Abstract:
Roadways in developing countries usually carry heterogeneous traffic where on-street bicyclists encounter a very complex interaction with various categories of vehicles. In order to quantify the operational conditions of bicyclists under such conditions, a reliable bicycle level of service (BLOS) model is yet to be devised. This study intends to partially fill this gap by proposing a BLOS model suitable for urban road segments in mid-sized cities carrying heterogeneous traffic. A recently introduced artificial intelligence technique namely, associativity functional network (FN) is implemented for the development of this model.
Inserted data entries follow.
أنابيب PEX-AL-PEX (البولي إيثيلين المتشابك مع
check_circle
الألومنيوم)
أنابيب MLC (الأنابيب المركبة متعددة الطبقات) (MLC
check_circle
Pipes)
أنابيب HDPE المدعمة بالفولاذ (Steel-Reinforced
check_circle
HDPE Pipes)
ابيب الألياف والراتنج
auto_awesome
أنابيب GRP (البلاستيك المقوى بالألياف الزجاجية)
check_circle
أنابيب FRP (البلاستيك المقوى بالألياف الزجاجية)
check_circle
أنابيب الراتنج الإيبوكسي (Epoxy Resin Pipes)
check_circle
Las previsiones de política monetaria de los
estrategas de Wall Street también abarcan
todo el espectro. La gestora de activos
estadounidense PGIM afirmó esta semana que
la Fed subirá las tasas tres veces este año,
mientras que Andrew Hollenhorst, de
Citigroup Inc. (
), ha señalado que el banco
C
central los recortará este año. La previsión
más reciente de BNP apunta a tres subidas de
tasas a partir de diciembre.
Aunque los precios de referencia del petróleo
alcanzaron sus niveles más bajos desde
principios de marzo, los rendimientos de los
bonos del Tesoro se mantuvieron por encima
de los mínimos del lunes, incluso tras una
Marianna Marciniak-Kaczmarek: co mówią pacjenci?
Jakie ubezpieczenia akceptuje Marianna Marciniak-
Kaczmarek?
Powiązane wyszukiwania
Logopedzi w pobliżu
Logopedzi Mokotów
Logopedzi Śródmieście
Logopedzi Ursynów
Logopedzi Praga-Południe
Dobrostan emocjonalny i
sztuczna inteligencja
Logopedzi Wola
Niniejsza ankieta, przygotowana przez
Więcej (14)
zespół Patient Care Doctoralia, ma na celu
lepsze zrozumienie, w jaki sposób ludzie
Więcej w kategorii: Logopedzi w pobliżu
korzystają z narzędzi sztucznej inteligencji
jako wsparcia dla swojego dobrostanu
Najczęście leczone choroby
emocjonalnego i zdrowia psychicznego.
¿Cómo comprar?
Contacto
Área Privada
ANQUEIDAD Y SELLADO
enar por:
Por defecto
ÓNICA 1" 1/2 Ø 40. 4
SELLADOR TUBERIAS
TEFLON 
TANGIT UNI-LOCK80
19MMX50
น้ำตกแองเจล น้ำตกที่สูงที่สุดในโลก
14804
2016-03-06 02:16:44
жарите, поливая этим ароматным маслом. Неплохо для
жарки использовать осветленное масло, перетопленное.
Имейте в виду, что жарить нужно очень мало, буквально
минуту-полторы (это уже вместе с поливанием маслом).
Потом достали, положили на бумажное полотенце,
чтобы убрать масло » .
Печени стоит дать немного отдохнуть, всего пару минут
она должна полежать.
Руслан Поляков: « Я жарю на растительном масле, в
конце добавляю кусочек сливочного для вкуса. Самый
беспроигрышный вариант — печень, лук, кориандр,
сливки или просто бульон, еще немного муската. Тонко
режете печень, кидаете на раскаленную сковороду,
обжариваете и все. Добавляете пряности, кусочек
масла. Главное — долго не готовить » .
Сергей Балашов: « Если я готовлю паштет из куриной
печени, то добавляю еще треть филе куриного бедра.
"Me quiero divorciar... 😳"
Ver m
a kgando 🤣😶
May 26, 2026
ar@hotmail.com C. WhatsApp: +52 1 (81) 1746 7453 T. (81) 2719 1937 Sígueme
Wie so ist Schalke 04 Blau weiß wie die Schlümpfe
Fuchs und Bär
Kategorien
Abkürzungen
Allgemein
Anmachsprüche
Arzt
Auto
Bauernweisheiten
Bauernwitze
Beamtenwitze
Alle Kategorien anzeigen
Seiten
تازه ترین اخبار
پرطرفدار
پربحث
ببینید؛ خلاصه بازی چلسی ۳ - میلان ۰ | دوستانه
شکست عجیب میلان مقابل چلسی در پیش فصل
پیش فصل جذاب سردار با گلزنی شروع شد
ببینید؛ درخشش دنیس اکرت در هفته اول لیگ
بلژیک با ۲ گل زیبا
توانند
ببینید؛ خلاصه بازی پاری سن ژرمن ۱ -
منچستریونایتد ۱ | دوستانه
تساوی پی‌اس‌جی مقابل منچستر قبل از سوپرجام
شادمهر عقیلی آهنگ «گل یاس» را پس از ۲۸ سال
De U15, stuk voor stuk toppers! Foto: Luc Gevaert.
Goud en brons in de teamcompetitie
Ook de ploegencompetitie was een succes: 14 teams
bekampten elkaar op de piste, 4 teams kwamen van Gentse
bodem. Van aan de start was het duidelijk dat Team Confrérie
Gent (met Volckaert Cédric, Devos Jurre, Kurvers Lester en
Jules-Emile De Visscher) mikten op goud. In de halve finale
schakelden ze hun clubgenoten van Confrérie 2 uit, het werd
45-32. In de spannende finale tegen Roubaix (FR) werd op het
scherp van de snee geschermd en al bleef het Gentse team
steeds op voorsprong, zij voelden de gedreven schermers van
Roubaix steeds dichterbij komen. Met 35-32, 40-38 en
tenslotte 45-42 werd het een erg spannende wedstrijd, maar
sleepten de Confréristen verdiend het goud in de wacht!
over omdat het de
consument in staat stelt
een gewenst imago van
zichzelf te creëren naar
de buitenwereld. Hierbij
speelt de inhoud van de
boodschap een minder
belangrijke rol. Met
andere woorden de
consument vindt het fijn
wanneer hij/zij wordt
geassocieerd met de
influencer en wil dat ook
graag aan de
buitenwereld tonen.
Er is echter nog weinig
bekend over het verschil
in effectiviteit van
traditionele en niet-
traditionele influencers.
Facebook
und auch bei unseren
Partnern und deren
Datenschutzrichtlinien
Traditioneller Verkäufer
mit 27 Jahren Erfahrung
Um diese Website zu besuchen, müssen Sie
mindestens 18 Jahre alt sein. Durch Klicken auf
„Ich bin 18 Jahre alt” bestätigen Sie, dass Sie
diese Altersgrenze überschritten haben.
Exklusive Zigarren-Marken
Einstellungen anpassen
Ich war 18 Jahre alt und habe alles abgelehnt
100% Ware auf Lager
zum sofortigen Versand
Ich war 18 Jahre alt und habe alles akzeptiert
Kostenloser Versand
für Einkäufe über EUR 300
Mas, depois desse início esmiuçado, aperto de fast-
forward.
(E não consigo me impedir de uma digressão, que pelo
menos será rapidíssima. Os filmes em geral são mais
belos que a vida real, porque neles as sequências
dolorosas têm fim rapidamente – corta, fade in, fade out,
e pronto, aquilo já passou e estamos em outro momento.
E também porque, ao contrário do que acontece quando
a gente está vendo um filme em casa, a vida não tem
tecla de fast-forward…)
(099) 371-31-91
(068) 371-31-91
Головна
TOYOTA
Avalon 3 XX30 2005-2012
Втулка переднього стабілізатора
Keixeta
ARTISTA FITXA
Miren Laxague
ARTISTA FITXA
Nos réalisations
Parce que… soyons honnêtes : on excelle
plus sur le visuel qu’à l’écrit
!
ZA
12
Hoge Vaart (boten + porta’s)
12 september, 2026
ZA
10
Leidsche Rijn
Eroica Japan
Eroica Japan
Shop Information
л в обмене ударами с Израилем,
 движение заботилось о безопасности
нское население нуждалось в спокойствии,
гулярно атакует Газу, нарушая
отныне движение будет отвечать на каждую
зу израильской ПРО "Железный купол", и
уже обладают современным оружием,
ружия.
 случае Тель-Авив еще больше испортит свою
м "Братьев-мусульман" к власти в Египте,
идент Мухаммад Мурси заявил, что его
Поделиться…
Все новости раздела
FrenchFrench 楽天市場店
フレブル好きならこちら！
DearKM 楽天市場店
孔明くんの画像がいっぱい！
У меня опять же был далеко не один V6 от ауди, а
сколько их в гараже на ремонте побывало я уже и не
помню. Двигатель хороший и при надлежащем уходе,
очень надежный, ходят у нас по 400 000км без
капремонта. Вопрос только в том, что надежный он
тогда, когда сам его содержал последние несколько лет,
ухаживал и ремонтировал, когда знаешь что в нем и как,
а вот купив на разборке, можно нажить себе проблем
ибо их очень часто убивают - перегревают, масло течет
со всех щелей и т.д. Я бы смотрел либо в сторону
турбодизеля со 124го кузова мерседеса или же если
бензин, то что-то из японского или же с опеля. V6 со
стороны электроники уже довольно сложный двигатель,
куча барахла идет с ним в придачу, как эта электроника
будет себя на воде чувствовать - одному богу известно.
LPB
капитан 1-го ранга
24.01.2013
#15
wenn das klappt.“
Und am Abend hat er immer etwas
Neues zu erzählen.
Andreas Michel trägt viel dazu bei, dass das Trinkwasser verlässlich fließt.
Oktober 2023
FN is a problem-driven approach that overcomes several limitations of the artificial neural network (ANN) technique. The urban bicycling environments persisting on 74 street segments are analyzed, and 8 influencing variables (geometric, traffic and built environmental, etc.) are identified. Of these variables, interruptions caused by frequent stoppages of intermittent public transits and frequency of driveways carrying high volume of traffic are newly introduced. In the modeling process, a strong relationship has been established between the identified variables and perceived BLOS scores collected through perception surveys. The resulting BLOS model has shown a high reliability for its applications in the mid-sized cities and has reported a high correlation coefficient (
R) of 0.94 with the average observations. Besides, a sensitivity analysis is also carried out to identify the relative importance of input variables based on their contribution in the BLOS estimation. As observed, effective width of the outside lane, traffic volume, and on-street parking activity are by far the most important variables, which contribute 38.3%, 21.8%, and 12.7% respectively in the prediction of facility BLOS. Thus, these three attributes should be largely prioritized while making any plan of actions for the betterment of bicyclists.